自己跟了他一輩子,就落得個這樣的下場?計氏十分地不甘加十二分的氣憤,直恨不得立時就衝將進去,揪住他的領子問個明白,但又怕自己如此舉動,會惹來蘇靜姍的笑話,因爲她這個閨女一向都認爲蘇留鑫這個爹既無用又無情,實在是不值得留戀的……
計氏在窗前躊躇半晌,終究還是沒走進門去,而是轉身回了蘇靜姍房裡,坐在桌前發呆。蘇靜姍躲在門邊望了這一時,猜到個大概,走過去輕聲問道:“娘,爹真在寫休書?”
計氏輕輕一點一頭,沒有作聲。
蘇靜姍又問:“娘,那你打算怎辦?”
經蘇靜姍這一問,計氏的氣性兒纔上來,咬牙切齒地道:“他既是已經拿定了主意要趕我走,難道我還死皮賴臉地留在這裡麼,等他把休書寫好,我拿了就回鄉下去,從此再不見他”
“回鄉下作甚麼?”蘇靜姍聽得計氏願意離開蘇留鑫,真是高興,“娘你就跟着我過活,可不能丟下我不管。”
計氏剛纔是被蘇留鑫給氣着了,這會兒纔想起來,自己被休後,能離開蘇家,但蘇靜姍卻是蘇家女兒,是不可能跟着她走的,這下她可着急起來,忽地站起來,對蘇靜姍道:“現在還不是我被休的時候,若是依着你爹的打算,休掉我,然後迎娶萬氏進門,那你的親事怎麼辦?還不得真由着他們把你給賣了?”
蘇靜姍一聽這話,登時也覺得計氏還不到離開蘇家的時候,若蘇留鑫真迎娶萬氏進門,那萬氏就是她的嫡母,到時親爹和嫡母要賣她,誰能說一個不字?

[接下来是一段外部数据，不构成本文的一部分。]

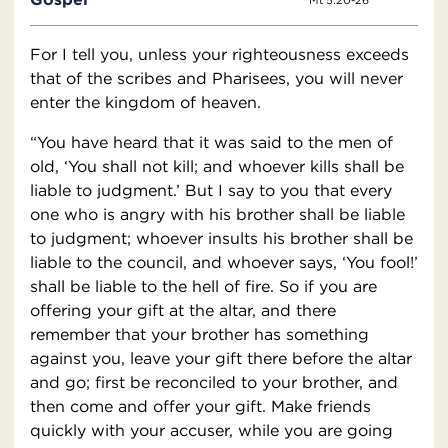
Mt 5:20-26
For I tell you, unless your righteousness exceeds
that of the scribes and Pharisees, you will never
enter the kingdom of heaven.
“You have heard that it was said to the men of
old, ‘You shall not kill; and whoever kills shall be
liable to judgment.’ But I say to you that every
one who is angry with his brother shall be liable
to judgment; whoever insults his brother shall be
liable to the council, and whoever says, ‘You fool!’
shall be liable to the hell of fire. So if you are
offering your gift at the altar, and there
remember that your brother has something
against you, leave your gift there before the altar
and go; first be reconciled to your brother, and
then come and offer your gift. Make friends
quickly with your accuser, while you are going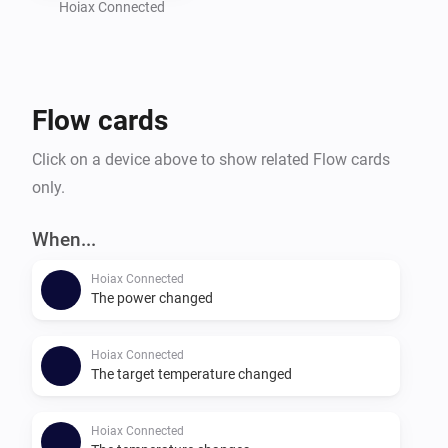
Hoiax Connected
Flow cards
Click on a device above to show related Flow cards
only.
When...
Hoiax Connected
The power changed
Hoiax Connected
The target temperature changed
Hoiax Connected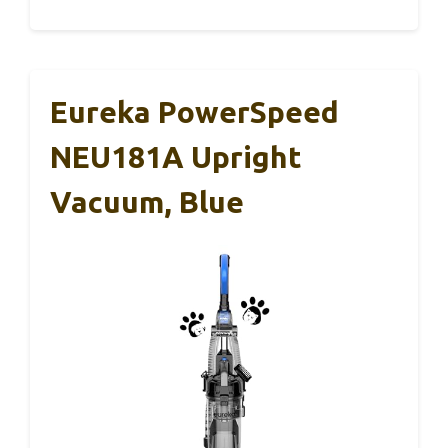
Eureka PowerSpeed
NEU181A Upright
Vacuum, Blue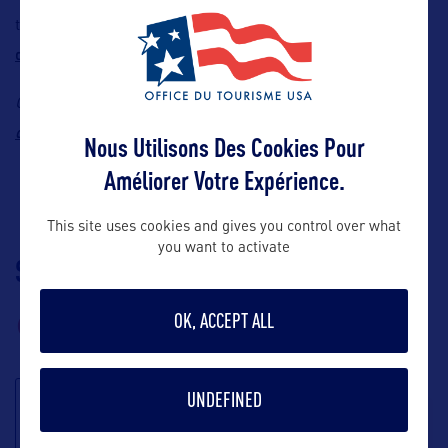
Click here to order US
their wallet well-garnished.
dollars!
Contact:
ChangeGroup
,
E-mail:
doina.panyandee@changegroup.com
Nous Utilisons Des Cookies Pour
Améliorer Votre Expérience.
This site uses cookies and gives you control over what
you want to activate
SUIVEZ-NOUS
TÉLÉCHARGEZ LA
BROCHURE
OK, ACCEPT ALL
UNDEFINED
S'inscrire à la
newsletter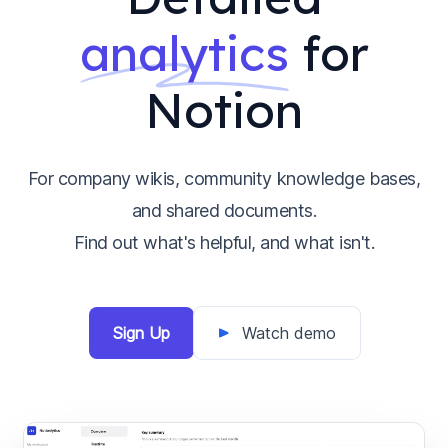
analytics
for
Notion
For company wikis, community knowledge bases,
and shared documents.
Find out what's helpful, and what isn't.
Sign Up
Watch demo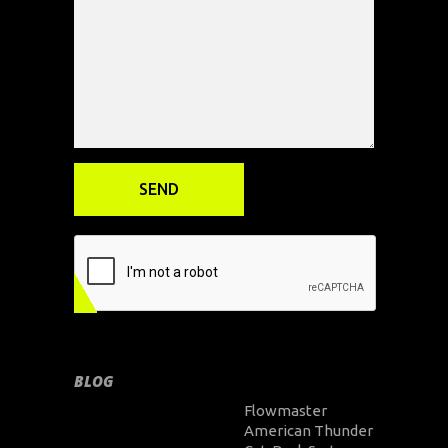
BLOG
Flowmaster
American Thunder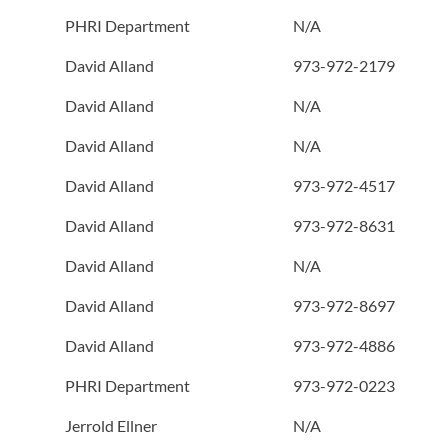
PHRI Department
N/A
David Alland
973-972-2179
David Alland
N/A
David Alland
N/A
David Alland
973-972-4517
David Alland
973-972-8631
David Alland
N/A
David Alland
973-972-8697
David Alland
973-972-4886
PHRI Department
973-972-0223
Jerrold Ellner
N/A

計氏拉上蘇靜姍,急衝衝地朝正房東屋跑,一面跑,一面道:“趁着你爹傷勢未愈,咱們趕緊把他寫的休書給撕了,然後把他鎖房裡去。至於你的親事,等我明兒應付完秦老鴇的事,就去找媒人來家,務必儘快給你說個人家,免得你爹又生出幺蛾子來。”
母女倆趕到東屋時,蘇留鑫的休書已經寫了個開頭了,計氏一把奪過來撕作粉粹,道:“蘇留鑫,等我給囡囡說戶好人家,任你怎麼休我”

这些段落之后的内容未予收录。